Records from a data collection:

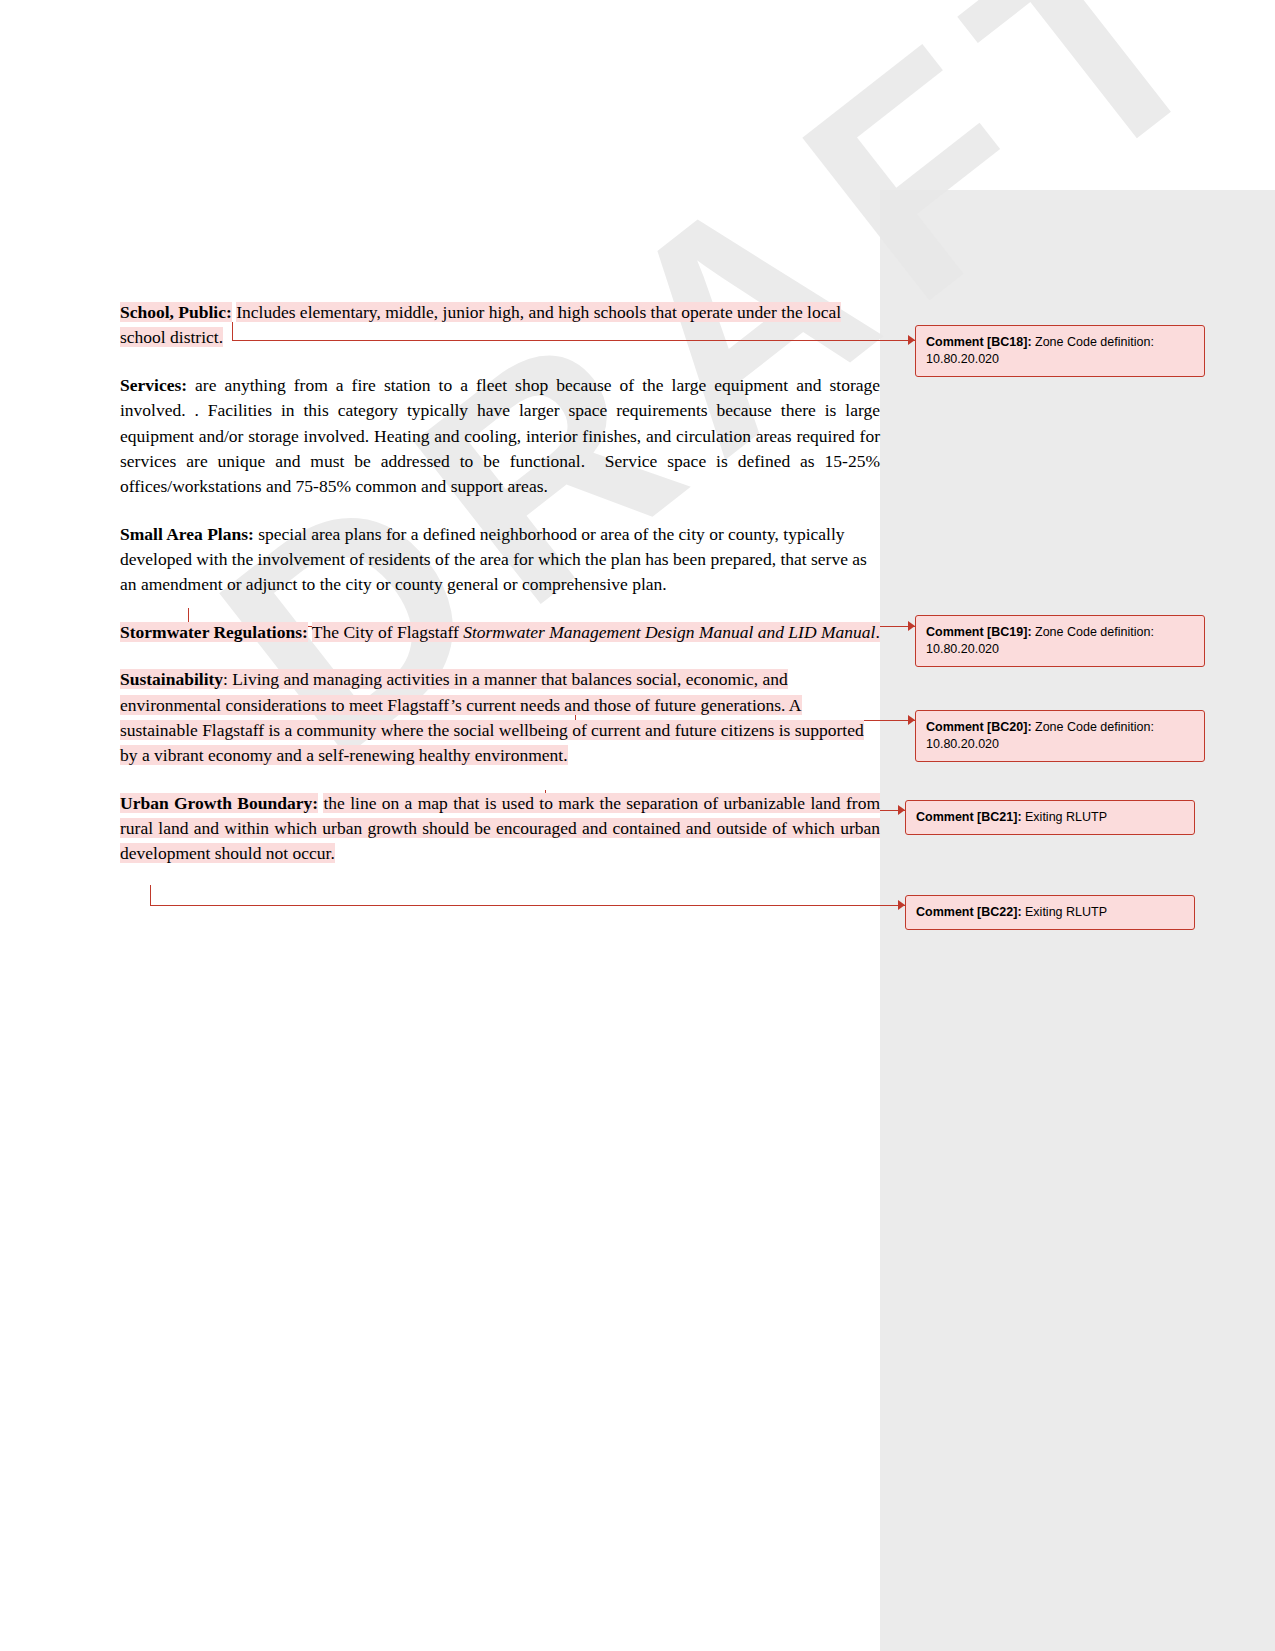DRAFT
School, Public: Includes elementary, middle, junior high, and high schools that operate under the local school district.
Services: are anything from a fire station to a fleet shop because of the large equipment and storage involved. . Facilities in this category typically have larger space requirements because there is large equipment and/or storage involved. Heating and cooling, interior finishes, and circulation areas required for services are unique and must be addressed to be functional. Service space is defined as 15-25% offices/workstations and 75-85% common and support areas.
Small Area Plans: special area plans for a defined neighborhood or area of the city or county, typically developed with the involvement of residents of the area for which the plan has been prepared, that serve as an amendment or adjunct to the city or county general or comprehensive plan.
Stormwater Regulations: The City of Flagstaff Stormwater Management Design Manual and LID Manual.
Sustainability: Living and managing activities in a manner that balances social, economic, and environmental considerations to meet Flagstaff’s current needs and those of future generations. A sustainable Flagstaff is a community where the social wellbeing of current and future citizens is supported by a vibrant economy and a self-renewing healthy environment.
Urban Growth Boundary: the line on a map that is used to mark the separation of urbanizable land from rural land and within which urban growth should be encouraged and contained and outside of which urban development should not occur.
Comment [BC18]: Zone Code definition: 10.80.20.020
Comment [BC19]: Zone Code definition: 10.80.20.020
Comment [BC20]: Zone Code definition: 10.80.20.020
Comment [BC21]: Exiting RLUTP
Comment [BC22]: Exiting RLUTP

EXERCISE OBJECTIVE: Leave the pictures aside and give every entry above again word for word.

FINISHED EXERCISE:
DRAFT
School, Public: Includes elementary, middle, junior high, and high schools that operate under the local school district.
Services: are anything from a fire station to a fleet shop because of the large equipment and storage involved. . Facilities in this category typically have larger space requirements because there is large equipment and/or storage involved. Heating and cooling, interior finishes, and circulation areas required for services are unique and must be addressed to be functional. Service space is defined as 15-25% offices/workstations and 75-85% common and support areas.
Small Area Plans: special area plans for a defined neighborhood or area of the city or county, typically developed with the involvement of residents of the area for which the plan has been prepared, that serve as an amendment or adjunct to the city or county general or comprehensive plan.
Stormwater Regulations: The City of Flagstaff Stormwater Management Design Manual and LID Manual.
Sustainability: Living and managing activities in a manner that balances social, economic, and environmental considerations to meet Flagstaff’s current needs and those of future generations. A sustainable Flagstaff is a community where the social wellbeing of current and future citizens is supported by a vibrant economy and a self-renewing healthy environment.
Urban Growth Boundary: the line on a map that is used to mark the separation of urbanizable land from rural land and within which urban growth should be encouraged and contained and outside of which urban development should not occur.
Comment [BC18]: Zone Code definition: 10.80.20.020
Comment [BC19]: Zone Code definition: 10.80.20.020
Comment [BC20]: Zone Code definition: 10.80.20.020
Comment [BC21]: Exiting RLUTP
Comment [BC22]: Exiting RLUTP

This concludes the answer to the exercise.